Scribble scribble

 - by Sarah Lipoff

 

 

© Sarah Lipoff 2010

My daughter is just about two and totally in love with coloring. She will use anything and everything to make marks and lines whenever she can. Not only is she really into scribbling, she spends good chunks of time concentrating while working – which is pretty amazing for this age! Most almost-two-year-olds have a three-second attention span.

Really.

So, for those of you out there with a wee tot about the same age, you’ve probably exhausted all patience for scribbles. You’ve put out countless crayons, markers, crayons again, and even pencils for your child to experiment with and now have a fridge covered in scribbles. The scribble stage is the first developmental stage of art, and your child’s first foray into developing his fine-motor skills, concentration, and creativity. Fine-motor skills are the ability to pinch and grasp, which builds those growing itty-bitty muscles in your child’s hands. And, yes, your child may find scribbling to be the next best thing until he’s around the age of three, or even up to the age of five!

There are lots of fun and exciting ways to encourage your little scribbler. At our house, we have some favorite go-to activities that are simple and also great for development. I think you’ll find if you take the time to play and scribble with your child, you’ll both have a rewarding time creating together!

Music and marks – Listening to music gets kids moving – and also motivates budding brains to think in mathematical ways!
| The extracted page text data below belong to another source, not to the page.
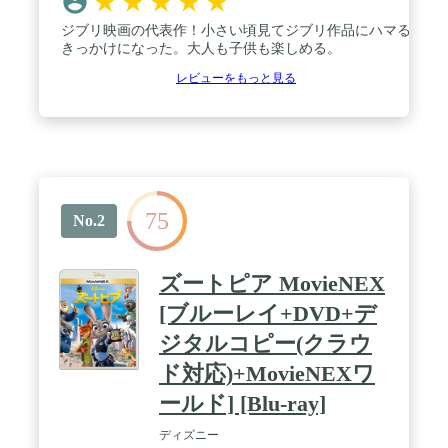
★
★
★
★
★
ジブリ映画の代表作！小さい頃見てジブリ作品にハマる
きっかけになった。大人も子供も楽しめる。
レビューをもっと見る
75
No.2
ズートピア MovieNEX
[ブルーレイ+DVD+デ
ジタルコピー(クラウ
ド対応)+MovieNEXワ
ールド] [Blu-ray]
ディズニー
Tape a sheet of paper on a work surface for your child. If you have a table he can easily reach on his own, he’ll feel free to make his marks. Otherwise, set your child up in the high chair or a booster seat at the table so he can wiggle around safely. Now play some fun music! Encourage your child to move and groove while using crayons to scribble to the beat. If he seems to be losing interest, try changing the music and see how he responds!

Painting surprise – Using a paintbrush gets a bit boring after a while, so mix things up by introducing your child to something different, such as a feather, leaf, or branch! Pre-mix some water downed tempera paint on paper plates along with putting out a collection of new and interesting painting tools. Craft feathers are always enjoyable to dip and delicately make lines and sprigs from evergreen trees or long leaves from flowers are lots of fun, too! Encourage your artist to mix his paints together to see what colors he creates – introducing basic color theory concepts!

Glue mess – Glue is sticky and ooey-gooey. Some youngsters aren’t excited about getting their hands messy, so why not use a glue bottle as a mark making tool! Your child can squeeze away at a slightly opened glue bottle and scribble all over a black piece of construction paper. This project has the potential to get messy, so set your child up for success at a work table along with taping the corners of his paper so it doesn’t slid all over the place. You can help your child get started by squeezing some glue on his paper and then letting him continue to scribble and squeeze. Let the paper dry overnight and the next day, he can scribble all over that dried glue with colored chalk! What fun – and super cool!

So, what are you waiting for? Go scribble!